好きにならなければ良かったのに

 安心したように眠る幸司の寝顔を見ながら何度も愛の告白をする美幸だが、その声は眠る幸司には当然の如く聞こえてはいない。それでも、言わずにはおれずに美幸は何度も言い続ける。
 すると、再びドアをトントンと叩く音がする。

「はい、どうぞ」

 目尻の涙を手で拭い取り、寄りそう様に立っていたベッドサイドから離れる。ドアが開き現れたのは、今度は幸司の両親である榊セキュリティ株式会社の社長夫妻だ。

「お義父様、お義母様」

 美幸は事故の知らせをしていなかった事を思いだし、幸司の安否を心配する二人の姿を見ると申し訳なく思い俯いてしまう。

「幸司は無事だとは聞いたが、どうだね?」
「はい、申し訳ありません。本当はもっと早くに私から連絡すべきところなのに」
「いや、幸司の事故に驚いたのは我々だけではないだろう」

 それでも妻として真っ先に連絡すべき人達に連絡を入れるのを忘れていた自分が恥ずかしい。それに、幸司の両親がここへ来ていると言うのは遠藤が気を利かして連絡してくれたのだろうとそう思えた。

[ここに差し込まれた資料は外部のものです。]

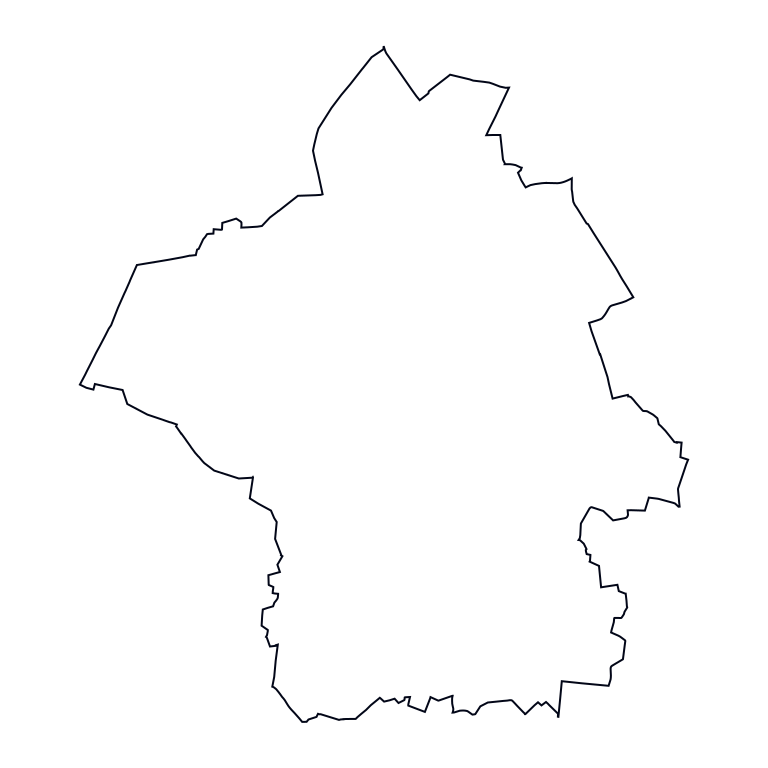 the district of Degoles pag., Tukums, Latvia
{"feature_id": "27541924B73428476484731", "entity_name": "Degoles pag.", "entity_type": "district", "adm_level": 2, "iso_a3": "LVA", "parent_name": "Latvia", "parent_adm1": "Tukums", "projection": "orthographic", "projection_center": [23.152, 56.88], "detail": "fine", "context": "isolated", "style": "outline", "palette": "ink", "viewbox_px": 768, "rotation_deg": 0, "n_neighbors": 0, "source": "geoboundaries", "source_scale": "gbopen_adm2", "svg_char_len": 6052}
<svg xmlns="http://www.w3.org/2000/svg" viewBox="0 0 768 768"><path d="M557.9,716.7L558.4,716.8L560.1,699.4L561.8,681.2L581.9,683.3L608.6,685.8L610.2,680.7L610.6,679.3L610.8,677.7L610.9,675.6L610.6,668.7L610.8,667.4L611.2,666.5L612.0,665.8L615.3,663.8L622.9,659.3L623.1,658.1L624.7,645.5L625.3,641.1L625.2,640.6L624.9,640.2L622.5,638.4L620.2,636.7L618.4,635.7L611.1,632.5L611.5,630.4L613.2,624.4L613.8,622.2L614.2,618.3L614.4,618.0L614.9,617.9L620.9,618.0L621.3,617.9L621.7,617.5L623.0,615.6L623.9,614.2L624.4,612.3L624.6,611.7L627.2,607.5L627.2,607.2L626.9,606.3L626.5,600.8L625.7,593.7L625.4,593.7L618.8,591.1L617.4,584.8L601.1,587.3L599.0,565.9L592.4,562.9L589.6,561.6L590.0,560.7L590.1,559.3L590.4,555.5L590.4,554.9L586.7,554.1L586.0,551.6L585.8,550.0L586.5,549.1L583.8,543.7L580.0,540.2L578.6,540.0L579.8,538.2L580.3,535.1L580.8,525.0L580.9,523.5L589.5,508.5L590.5,507.5L591.0,507.3L591.7,507.2L602.8,510.8L603.4,511.1L612.8,520.1L613.1,520.4L624.4,518.3L625.9,517.9L627.0,517.1L627.6,516.1L627.9,515.4L628.0,514.6L627.6,510.3L631.1,510.2L644.9,510.6L648.7,498.2L648.8,497.6L656.9,498.6L658.7,498.9L673.4,502.9L674.5,503.3L675.0,503.5L675.5,503.9L678.0,506.2L678.5,506.7L679.6,506.6L679.0,500.8L678.8,497.8L678.4,493.9L678.0,489.5L678.1,488.4L679.1,485.5L681.2,479.3L684.9,468.3L686.2,464.4L686.8,462.9L688.1,459.7L680.4,457.2L681.0,449.5L681.3,445.8L681.6,442.6L676.9,442.1L676.8,442.7L674.2,441.9L673.6,441.0L665.5,430.9L661.0,426.2L658.8,424.3L657.4,418.4L657.2,418.1L655.3,416.5L654.0,415.4L652.8,414.5L648.9,412.3L647.2,411.3L646.8,411.3L646.4,411.1L645.8,411.1L643.6,411.0L642.9,410.8L642.3,410.2L637.5,404.7L635.5,402.4L633.7,400.1L631.2,397.4L630.7,397.0L628.7,396.3L628.2,396.4L628.1,395.5L627.9,394.9L623.5,395.9L612.6,398.6L609.0,384.1L607.5,377.0L606.0,372.4L600.2,354.3L599.8,354.5L591.5,331.1L589.1,322.9L596.8,320.5L600.5,319.2L602.0,318.3L603.2,316.9L604.1,315.8L605.2,314.3L606.4,312.4L607.9,309.8L608.8,308.3L609.8,306.8L610.4,306.3L610.8,306.0L612.1,305.4L622.0,302.5L625.9,301.1L633.3,297.3L632.9,296.6L626.8,286.5L622.3,279.4L620.3,276.0L618.0,271.8L615.7,267.8L593.7,233.3L588.0,224.1L586.6,223.5L581.8,215.8L578.9,211.1L577.0,208.1L574.7,204.8L573.9,203.0L573.4,202.0L573.2,201.1L572.8,197.8L572.1,191.5L571.9,190.7L571.7,189.2L571.8,178.6L571.8,178.3L570.6,179.0L567.2,180.6L565.3,181.4L563.3,182.1L561.1,182.7L559.5,183.0L557.6,183.2L548.2,183.0L546.1,183.0L546.1,182.9L541.9,183.2L535.2,184.1L530.5,185.1L527.5,186.5L525.7,187.4L525.0,186.4L521.3,180.3L518.0,172.7L520.6,170.2L520.8,170.2L521.7,167.7L520.7,167.5L515.6,165.1L512.5,164.5L510.1,164.2L504.8,164.2L505.0,163.8L503.0,159.7L502.8,158.0L500.3,135.0L492.6,135.0L486.3,135.2L489.0,129.4L495.5,116.5L498.4,110.2L509.0,87.6L505.7,87.8L500.0,86.6L492.8,83.8L489.3,82.6L483.5,81.8L473.2,80.6L469.7,79.4L450.1,74.7L447.5,76.8L429.1,91.0L428.7,91.7L428.4,93.4L419.7,100.2L416.4,96.2L411.6,89.5L397.6,69.3L386.3,53.3L385.8,52.2L385.4,51.4L384.4,48.5L383.7,46.1L383.4,49.3L371.6,57.2L362.8,68.3L362.1,69.1L350.2,84.3L341.3,94.9L331.5,107.9L328.4,112.8L325.8,116.9L318.5,128.4L316.8,134.0L315.2,140.7L314.3,144.4L313.0,150.7L313.1,151.2L315.1,160.8L318.0,172.8L322.6,194.3L320.5,194.9L315.5,195.2L297.9,195.8L278.6,211.0L278.2,211.0L277.8,211.5L269.9,217.5L261.9,226.0L257.2,226.7L247.8,227.3L241.3,227.6L241.5,224.3L241.4,222.5L241.0,221.9L240.4,221.4L236.2,218.6L228.4,221.1L222.3,222.9L222.0,229.3L221.9,229.6L221.6,229.7L221.0,229.8L213.7,229.2L213.4,233.6L208.3,233.9L207.4,234.1L207.0,234.2L205.3,236.8L203.2,239.3L198.7,248.9L197.1,249.6L195.8,255.1L195.7,255.1L190.1,255.7L189.9,255.6L182.6,257.2L168.9,259.7L158.8,261.4L136.9,265.0L130.0,280.6L129.7,281.5L125.1,291.9L124.9,292.2L118.0,307.7L111.1,325.3L108.8,328.6L105.1,335.9L99.8,346.0L97.5,350.2L96.7,351.7L95.9,353.2L92.6,359.9L86.9,371.1L85.2,374.6L79.9,384.6L86.4,387.8L93.4,389.6L94.1,387.0L94.9,384.0L109.1,387.3L122.6,390.0L127.3,404.0L147.4,414.6L160.5,419.0L169.4,422.1L171.1,422.5L176.8,424.5L176.6,424.9L176.3,426.3L176.1,426.5L176.6,427.1L177.4,428.2L180.1,432.1L181.1,433.6L181.3,433.5L185.8,439.7L186.1,440.2L190.6,446.5L191.0,447.2L195.2,452.9L198.3,456.4L199.0,457.0L202.6,461.3L204.3,463.1L214.2,470.6L238.8,478.5L252.4,477.7L252.9,477.1L253.0,477.3L249.8,498.4L258.3,503.7L271.0,510.6L274.2,518.1L276.7,522.0L275.1,538.9L281.3,555.1L281.1,555.4L282.4,556.2L282.0,556.9L277.4,564.7L279.9,572.0L268.4,575.2L268.7,584.7L268.8,585.0L272.0,586.4L273.3,587.0L273.3,587.9L272.8,591.3L272.7,593.1L274.7,593.5L278.1,593.8L278.1,594.6L277.8,597.6L277.5,598.6L276.1,600.6L274.4,602.6L273.1,606.3L267.6,607.9L262.8,609.5L262.2,615.6L261.6,625.7L267.8,630.0L267.8,631.0L267.0,635.2L266.0,636.9L266.5,637.2L267.0,638.1L270.0,646.5L275.9,645.8L275.8,645.2L277.8,644.6L275.7,660.6L274.2,677.0L272.3,686.7L273.5,687.1L274.5,687.8L276.2,689.2L278.5,692.0L280.6,694.8L282.0,696.8L283.5,698.5L284.8,700.2L287.0,703.8L288.4,706.0L289.6,707.6L291.3,709.6L294.6,713.1L299.3,718.4L302.2,721.9L306.6,721.8L308.5,719.5L316.5,716.9L318.0,713.8L319.6,714.3L320.6,714.2L339.0,719.9L340.9,719.4L343.5,719.3L343.5,719.1L346.3,719.0L355.7,718.9L357.5,717.1L361.1,714.0L366.1,709.9L370.8,705.2L376.8,700.3L379.8,697.8L380.7,698.5L384.1,701.6L389.6,700.3L394.6,698.7L398.5,703.0L404.3,700.1L404.5,699.6L404.7,697.5L405.0,697.3L410.0,697.0L408.3,704.3L408.3,705.6L424.9,711.9L430.1,698.5L430.5,697.1L438.2,700.6L438.6,700.6L452.4,695.8L452.6,695.8L452.4,696.8L452.2,697.6L452.1,699.0L452.1,701.2L452.2,702.8L452.2,703.5L452.5,705.1L452.8,706.5L453.2,708.2L453.3,709.0L453.3,709.5L453.2,710.2L453.1,710.9L453.0,711.4L452.6,712.6L454.0,712.5L458.2,711.2L459.8,710.7L462.6,710.5L464.9,710.6L467.1,711.0L468.2,711.6L472.4,714.6L474.1,714.4L475.1,714.2L475.3,714.1L480.1,706.7L480.4,706.3L487.8,702.5L491.8,702.1L494.8,701.8L503.5,700.9L507.2,700.6L509.7,700.2L510.7,700.2L511.7,700.3L512.7,701.1L515.0,703.5L517.2,705.9L523.3,712.2L524.6,713.4L524.9,714.1L525.4,714.1L534.6,705.2L538.0,702.3L541.5,705.4L546.0,702.0L547.9,703.7L549.3,705.2L558.0,713.7L558.0,714.4L557.9,716.7Z" fill="none" stroke="#020617" stroke-width="2"/></svg>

「あの。事故で全身打撲をしてはいますが、骨折もなく内臓にも損傷なく大丈夫だそうです」
「まあ、じゃあただの打撲で終わったの?」
「はい」

 幸司の母は目に涙を浮かべ乍ら幸司の無事を喜んでいる。そんな義母の姿を見て、心配していたのは自分だけではなかったのだと連絡しなかったことを申し訳なく思う。
 安堵する二人の疲労感たっぷりな表情に、ベッドサイドにはパイプ椅子が一つしかなかったと、二人が腰かけられるように他に椅子がないのか部屋の中を見渡す。
 椅子が見当たらないと見ていると、そこへ飲みものを買いに出ていた使用人が戻る。

「あ、遅くなりました。自販機が見つからなくて」
「ん? 誰だね?」
「あ、私の世話をしている子です。私の体調を気遣ってここまで一緒に来てくれて」

 そう説明していると、ハッと青葉の顔を思いだす。社長命令で産婦人科へと連れて行かされた事を。

「あの、青葉さんから連絡は、その……」

 美幸が言い難そうにすると、義父は美幸の顔を見てフッと笑ってはパイプ椅子を義母へ渡す。義母は椅子を差し出されるとにこやかな笑顔を義父へ向け「ありがとう」と言うと椅子に腰を下ろす。仲睦まじい二人の様子に美幸の胸がチクリとする。

「昨日、病院へ行ったそうだね。それで? 検査の結果は?」

 義父や義母にとっては待ちに待った孫の知らせ。今ここで直ぐに報告すればそれは両親は大喜びするだろうと、後継者をどれだけ待たせているのか美幸はよく知っていた。